(Data for this exercise Opens)

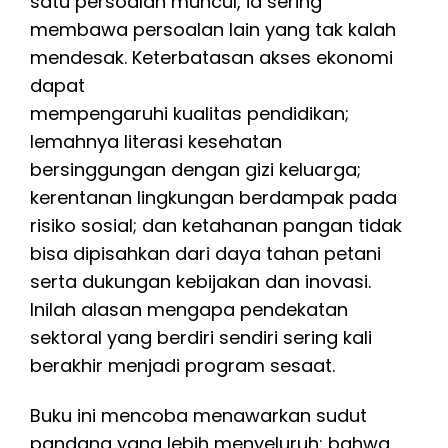
satu persoalan muncul, ia sering
membawa persoalan lain yang tak kalah
mendesak. Keterbatasan akses ekonomi
dapat
mempengaruhi kualitas pendidikan;
lemahnya literasi kesehatan
bersinggungan dengan gizi keluarga;
kerentanan lingkungan berdampak pada
risiko sosial; dan ketahanan pangan tidak
bisa dipisahkan dari daya tahan petani
serta dukungan kebijakan dan inovasi.
Inilah alasan mengapa pendekatan
sektoral yang berdiri sendiri sering kali
berakhir menjadi program sesaat.
Buku ini mencoba menawarkan sudut
pandang yang lebih menyeluruh: bahwa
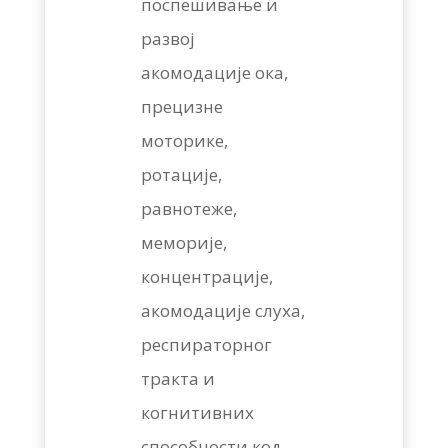
поспешивање и
развој
акомодације ока,
прецизне
моторике,
ротације,
равнотеже,
меморије,
концентрације,
акомодације слуха,
респираторног
тракта и
когнитивних
способности код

(Data for this exercise Closes)

* What this task involves
Copy every line from the records above that contains the word "yang".

* Task output
membawa persoalan lain yang tak kalah
sektoral yang berdiri sendiri sering kali
pandang yang lebih menyeluruh: bahwa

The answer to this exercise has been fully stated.